What treatment you need depends on the cause and may include medication, medical procedures or surgery. In some cases, early treatment can prevent further damage to brain tissue.
For example: If a stroke is caused by a blood clot in the brain (known as an ischemic stroke) it’s important to treat it quickly with medications that break up clots and allow for proper circulation once again.
Risk factors for stroke include high blood pressure, smoking, diabetes and lack of physical activity.
- High blood pressure
- Lack of physical activity
Prevention includes regular exercise, low salt diet, controlling cholesterol, not smoking and moderate alcohol consumption.

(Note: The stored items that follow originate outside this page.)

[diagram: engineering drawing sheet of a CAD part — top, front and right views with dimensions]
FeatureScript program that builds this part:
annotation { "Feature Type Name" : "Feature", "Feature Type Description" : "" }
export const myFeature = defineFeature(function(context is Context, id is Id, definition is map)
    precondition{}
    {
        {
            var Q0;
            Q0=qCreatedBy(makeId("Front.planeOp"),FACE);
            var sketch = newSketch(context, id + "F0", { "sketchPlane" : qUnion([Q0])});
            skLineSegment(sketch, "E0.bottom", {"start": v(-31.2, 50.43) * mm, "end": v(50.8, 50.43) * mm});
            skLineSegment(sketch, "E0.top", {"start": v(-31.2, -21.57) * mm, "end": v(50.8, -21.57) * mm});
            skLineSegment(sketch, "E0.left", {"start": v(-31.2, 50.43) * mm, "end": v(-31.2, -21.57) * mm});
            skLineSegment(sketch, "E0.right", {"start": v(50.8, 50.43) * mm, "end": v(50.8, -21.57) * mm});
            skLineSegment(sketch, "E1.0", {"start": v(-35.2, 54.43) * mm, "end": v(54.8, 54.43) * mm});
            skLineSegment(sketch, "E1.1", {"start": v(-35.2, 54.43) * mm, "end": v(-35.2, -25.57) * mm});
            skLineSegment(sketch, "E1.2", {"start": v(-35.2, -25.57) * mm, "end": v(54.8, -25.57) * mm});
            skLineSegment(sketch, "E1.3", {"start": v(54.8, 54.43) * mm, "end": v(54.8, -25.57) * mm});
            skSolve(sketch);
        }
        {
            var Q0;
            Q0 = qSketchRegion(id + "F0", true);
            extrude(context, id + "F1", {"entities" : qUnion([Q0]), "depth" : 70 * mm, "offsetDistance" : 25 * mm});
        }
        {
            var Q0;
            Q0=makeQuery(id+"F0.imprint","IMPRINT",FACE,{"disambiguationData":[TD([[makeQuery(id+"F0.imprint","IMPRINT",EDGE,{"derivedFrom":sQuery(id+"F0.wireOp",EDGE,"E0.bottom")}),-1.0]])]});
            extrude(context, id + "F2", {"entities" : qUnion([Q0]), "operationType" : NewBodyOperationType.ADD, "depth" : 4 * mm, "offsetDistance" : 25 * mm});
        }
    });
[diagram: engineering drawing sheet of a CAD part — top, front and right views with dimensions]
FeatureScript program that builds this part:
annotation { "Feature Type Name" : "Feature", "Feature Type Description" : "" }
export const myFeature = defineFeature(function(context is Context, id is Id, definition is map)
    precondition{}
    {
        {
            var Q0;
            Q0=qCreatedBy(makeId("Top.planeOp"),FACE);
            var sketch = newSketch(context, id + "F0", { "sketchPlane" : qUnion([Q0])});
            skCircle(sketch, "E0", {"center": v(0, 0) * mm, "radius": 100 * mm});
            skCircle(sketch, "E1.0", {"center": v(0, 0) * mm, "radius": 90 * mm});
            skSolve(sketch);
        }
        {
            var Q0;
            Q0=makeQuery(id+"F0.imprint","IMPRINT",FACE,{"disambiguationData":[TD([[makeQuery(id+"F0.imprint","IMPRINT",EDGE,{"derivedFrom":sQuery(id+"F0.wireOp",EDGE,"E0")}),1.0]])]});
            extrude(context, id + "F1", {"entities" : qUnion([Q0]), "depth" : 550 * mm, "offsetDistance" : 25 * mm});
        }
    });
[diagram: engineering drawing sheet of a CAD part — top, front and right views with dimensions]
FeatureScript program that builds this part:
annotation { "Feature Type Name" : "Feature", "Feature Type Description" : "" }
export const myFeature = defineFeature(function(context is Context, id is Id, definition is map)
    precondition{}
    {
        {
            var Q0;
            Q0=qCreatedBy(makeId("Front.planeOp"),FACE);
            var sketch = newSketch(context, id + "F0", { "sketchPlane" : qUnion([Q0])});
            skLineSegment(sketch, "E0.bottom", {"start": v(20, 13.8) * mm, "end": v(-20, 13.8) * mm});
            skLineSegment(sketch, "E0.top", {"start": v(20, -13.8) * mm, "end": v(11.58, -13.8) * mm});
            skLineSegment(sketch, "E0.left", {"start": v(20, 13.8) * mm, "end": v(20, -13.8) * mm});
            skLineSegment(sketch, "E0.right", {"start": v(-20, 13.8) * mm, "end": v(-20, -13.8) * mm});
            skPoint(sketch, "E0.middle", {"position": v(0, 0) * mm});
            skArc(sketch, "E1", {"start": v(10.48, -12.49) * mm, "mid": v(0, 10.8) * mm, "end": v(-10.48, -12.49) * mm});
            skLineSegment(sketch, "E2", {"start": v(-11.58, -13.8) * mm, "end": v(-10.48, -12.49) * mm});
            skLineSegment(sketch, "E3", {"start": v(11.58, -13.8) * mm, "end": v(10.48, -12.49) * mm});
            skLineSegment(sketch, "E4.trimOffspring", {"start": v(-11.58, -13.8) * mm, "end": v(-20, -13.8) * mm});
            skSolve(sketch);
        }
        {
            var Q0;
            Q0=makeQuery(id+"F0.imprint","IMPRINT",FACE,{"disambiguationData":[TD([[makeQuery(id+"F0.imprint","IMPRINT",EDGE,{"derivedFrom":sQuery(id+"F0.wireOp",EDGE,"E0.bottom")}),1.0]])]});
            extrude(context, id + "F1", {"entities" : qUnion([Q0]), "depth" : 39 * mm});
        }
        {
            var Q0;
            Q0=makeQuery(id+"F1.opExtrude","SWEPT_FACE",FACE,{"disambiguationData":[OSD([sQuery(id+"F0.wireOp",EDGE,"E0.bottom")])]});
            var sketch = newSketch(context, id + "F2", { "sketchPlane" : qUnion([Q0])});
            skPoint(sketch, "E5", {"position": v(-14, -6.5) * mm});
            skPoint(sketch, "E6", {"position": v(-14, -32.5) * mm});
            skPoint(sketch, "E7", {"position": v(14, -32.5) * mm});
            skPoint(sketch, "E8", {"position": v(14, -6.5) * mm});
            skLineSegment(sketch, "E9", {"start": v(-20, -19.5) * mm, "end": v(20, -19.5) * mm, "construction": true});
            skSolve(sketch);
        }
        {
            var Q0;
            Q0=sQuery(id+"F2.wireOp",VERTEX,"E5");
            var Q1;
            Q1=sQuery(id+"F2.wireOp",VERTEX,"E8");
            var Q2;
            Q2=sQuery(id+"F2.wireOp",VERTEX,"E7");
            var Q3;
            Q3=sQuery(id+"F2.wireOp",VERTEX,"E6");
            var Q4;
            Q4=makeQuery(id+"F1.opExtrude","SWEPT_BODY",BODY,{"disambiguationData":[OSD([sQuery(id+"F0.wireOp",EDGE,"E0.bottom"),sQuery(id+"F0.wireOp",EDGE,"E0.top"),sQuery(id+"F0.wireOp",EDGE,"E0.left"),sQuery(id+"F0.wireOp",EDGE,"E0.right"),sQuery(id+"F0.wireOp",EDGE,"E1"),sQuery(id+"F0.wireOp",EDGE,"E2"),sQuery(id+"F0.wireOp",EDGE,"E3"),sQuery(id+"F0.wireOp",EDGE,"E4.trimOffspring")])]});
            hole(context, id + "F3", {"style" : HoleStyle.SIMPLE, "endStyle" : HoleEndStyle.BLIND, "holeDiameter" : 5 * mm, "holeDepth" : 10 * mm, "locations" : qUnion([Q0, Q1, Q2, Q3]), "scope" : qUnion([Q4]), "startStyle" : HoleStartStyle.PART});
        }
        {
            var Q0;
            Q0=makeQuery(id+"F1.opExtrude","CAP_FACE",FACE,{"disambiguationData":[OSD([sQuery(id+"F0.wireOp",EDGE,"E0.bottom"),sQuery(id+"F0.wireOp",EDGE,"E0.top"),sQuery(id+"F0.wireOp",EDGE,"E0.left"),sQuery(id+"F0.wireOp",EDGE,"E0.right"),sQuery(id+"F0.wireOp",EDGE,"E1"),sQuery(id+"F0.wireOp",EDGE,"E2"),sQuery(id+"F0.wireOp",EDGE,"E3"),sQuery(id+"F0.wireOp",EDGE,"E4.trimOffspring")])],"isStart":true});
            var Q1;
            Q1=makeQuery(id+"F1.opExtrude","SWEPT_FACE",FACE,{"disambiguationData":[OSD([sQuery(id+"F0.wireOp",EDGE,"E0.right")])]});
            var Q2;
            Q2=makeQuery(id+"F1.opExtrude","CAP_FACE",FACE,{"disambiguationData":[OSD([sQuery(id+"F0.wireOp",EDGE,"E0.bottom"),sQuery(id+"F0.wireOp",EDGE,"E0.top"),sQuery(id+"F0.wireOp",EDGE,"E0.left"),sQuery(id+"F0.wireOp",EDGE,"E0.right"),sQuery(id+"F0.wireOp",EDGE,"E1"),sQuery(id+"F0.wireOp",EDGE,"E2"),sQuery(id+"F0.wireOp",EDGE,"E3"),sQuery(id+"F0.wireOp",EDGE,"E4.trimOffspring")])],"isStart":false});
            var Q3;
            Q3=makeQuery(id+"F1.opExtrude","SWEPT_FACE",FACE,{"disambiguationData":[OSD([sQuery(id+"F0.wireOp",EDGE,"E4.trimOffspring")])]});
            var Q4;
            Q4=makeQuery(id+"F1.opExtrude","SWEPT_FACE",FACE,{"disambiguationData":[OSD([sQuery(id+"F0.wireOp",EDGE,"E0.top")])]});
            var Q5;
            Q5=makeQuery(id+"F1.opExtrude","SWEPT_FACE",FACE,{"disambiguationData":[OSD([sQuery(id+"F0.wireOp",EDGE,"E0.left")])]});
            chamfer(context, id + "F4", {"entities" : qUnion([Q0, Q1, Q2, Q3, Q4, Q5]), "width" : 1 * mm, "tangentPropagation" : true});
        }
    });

You can prevent stroke by:
- Regular physical exercise.
- Low salt diet.
- Controlling cholesterol and blood pressure.
- Not smoking, or quitting smoking immediately for those who already do smoke.
- Moderate alcohol consumption (if you consume alcohol).
Early Stroke atention is very important
Early Stroke atention is very important.
Prevention is better than cure. Early treatment can improve the outcome. It is important to know the cause of stroke and treat it appropriately. The main causes of stroke are: high blood pressure, diabetes, smoking, obesity and high cholesterol level
If you think you might be having a stroke, it is important to call 911 right away. Most brain injuries can be treated successfully if they are recognized and treated quickly.